== Segment start ==

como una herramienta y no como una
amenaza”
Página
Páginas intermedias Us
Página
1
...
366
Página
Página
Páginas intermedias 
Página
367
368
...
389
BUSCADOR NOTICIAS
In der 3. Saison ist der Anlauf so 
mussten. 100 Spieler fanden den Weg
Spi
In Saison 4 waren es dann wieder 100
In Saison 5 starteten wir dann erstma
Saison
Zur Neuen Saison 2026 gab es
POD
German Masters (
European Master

== Segment end ==

> _TASK_
Convert the lines above into a JSON list of strings, one string per line, leaving out any blank lines.

> _EXERCISE RESULT_
[
  "como una herramienta y no como una",
  "amenaza”",
  "Página",
  "Páginas intermedias Us",
  "Página",
  "1",
  "...",
  "366",
  "Página",
  "Página",
  "Páginas intermedias ",
  "Página",
  "367",
  "368",
  "...",
  "389",
  "BUSCADOR NOTICIAS",
  "In der 3. Saison ist der Anlauf so ",
  "mussten. 100 Spieler fanden den Weg",
  "Spi",
  "In Saison 4 waren es dann wieder 100",
  "In Saison 5 starteten wir dann erstma",
  "Saison",
  "Zur Neuen Saison 2026 gab es",
  "POD",
  "German Masters (",
  "European Master"
]